In late October, Bill and I made the road trip to St. Louis to visit the campus of the seminary for the first time. I needed to know that the gilded image I held in my mind of Covenant was real and had held up to the vision I had so cherished all this time. I was prepared to find that CTS indeed did not meet my long-held expectations, but quite the opposite was true. I have to say it exceeded all that I had built it up to be in my memory and mind. The visit was nothing except affirming. It was clear that technology has come to the point of allowing me to do most or perhaps even all of my degree work through distance learning, while managing a level of interaction that is satisfactory if not absolutely ideal. But a move to St. Louis for our entire family is not feasible at this point. I do hope to be able to take advantage of some low-residency, intensive classes on site, perhaps once per year, but for the most part, I will be working from our home in Asheville.
It is my hope that the Master’s of Arts in Theological Studies in Christianity and the Contemporary Culture will further equip me to do the work I am already doing as editor of God’s World News, writing for children and teens and helping to build both their scriptural knowledge as well as their biblical worldview integration and application. But in addition to continuing the job I currently have—perhaps with just a larger or more full “toolbox” to work from—I also hope to travel for God’s World, speaking to parents, teachers, journalism students, and young people about integrating their faith into all of life, engaging and relating to the culture in which God has placed them, and finding the common ground of humanity that needs a Savior, so that God’s kingdom may grow and flourish through them in all areas of life. Additionally, I am interested in taking the courses on educational foundations for teaching teens and young adults. I have a passion for the place in life that high schoolers and college students find themselves, because that is where I was when God claimed me and brought me to himself. It is a time of great potential being realized and focused, and thinking and owning one’s own thoughts, beliefs, and opinions. It is a time in which optimism about life’s opportunities, when powered by a real and confident faith in an omnipotent God, can, if fanned into flame, change a culture—a generation on the brink of adulthood. I would love to teach Bible and Christian worldview, particularly in regard to living actively and intentionally for Christ in this culture, to high schoolers, college students, and even on the institute level if God were to lead that way.

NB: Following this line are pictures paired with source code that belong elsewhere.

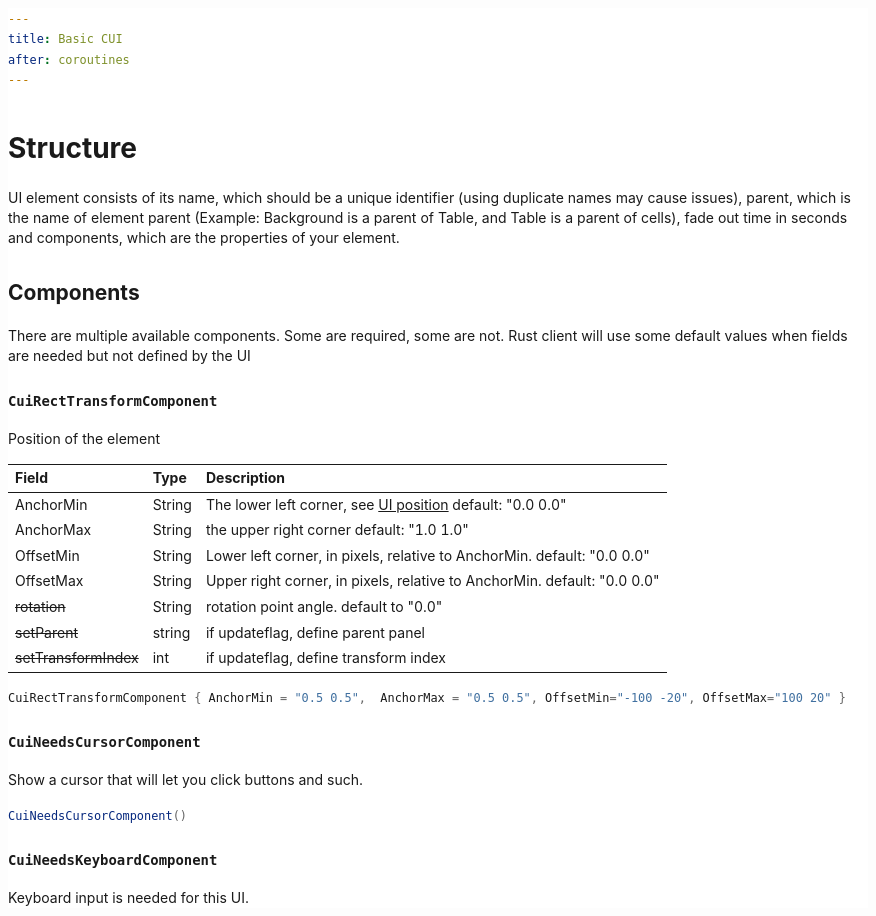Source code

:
 ```yaml
---
title: Basic CUI
after: coroutines
---
```

# Structure

UI element consists of its name, which should be a unique identifier (using duplicate names may cause issues), 
parent, which is the name of element parent (Example: Background is a parent of Table, and Table is a parent of cells), fade out time in seconds and components, 
which are the properties of your element.

## Components

There are multiple available components. Some are required, some are not. 
Rust client will use some default values when fields are needed but not defined by the UI

### `CuiRectTransformComponent`
Position of the element  

| Field | Type | Description |
| :---------- | :-------- | :-------------------------------------------------------- |  
| AnchorMin | String | The lower left corner, see [UI position](./basic-cui#ui-position) default: "0.0 0.0" |  
| AnchorMax | String | the upper right corner  default: "1.0 1.0"      |  
| OffsetMin | String | Lower left corner, in pixels, relative to AnchorMin. default: "0.0 0.0" |  
| OffsetMax | String | Upper right corner, in pixels, relative to AnchorMin. default: "0.0 0.0" |  
| ~~rotation~~ | String | rotation point angle. default to "0.0" |  
| ~~setParent~~ | string | if updateflag, define parent panel |
| ~~setTransformIndex~~ | int | if updateflag, define transform index |

```csharp
CuiRectTransformComponent { AnchorMin = "0.5 0.5",  AnchorMax = "0.5 0.5", OffsetMin="-100 -20", OffsetMax="100 20" }
```

### `CuiNeedsCursorComponent`
Show a cursor that will let you click buttons and such.  

```csharp
CuiNeedsCursorComponent()
```

### `CuiNeedsKeyboardComponent`
 Keyboard input is needed for this UI.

For the last two years, this idea of seeking seminary has been in discussion again between Bill and me. We’ve prayed and wondered, inquired once before and then withdrawn that inquiry. We believe God has led and developed, pushed the pause button on my dreams at times, but now is opening the doors through timing, technology, the age of our children, and even the transformation of this particular degree to the distance program to make it possible for me to finally get started. That same God looks over the universe and lays claim to every single inch of it. There are still details to be met, and I may not be able to see how he is going to do it all yet, but I am confident that he will. It is an approach he keeps teaching me as hardship and trial come—and they have. I stand ready claiming only this much. If it is of the Lord, he will provide all that is needed. He has given me enough to step out in faith and begin the program. And like Abraham, I will go until he tells me to stop.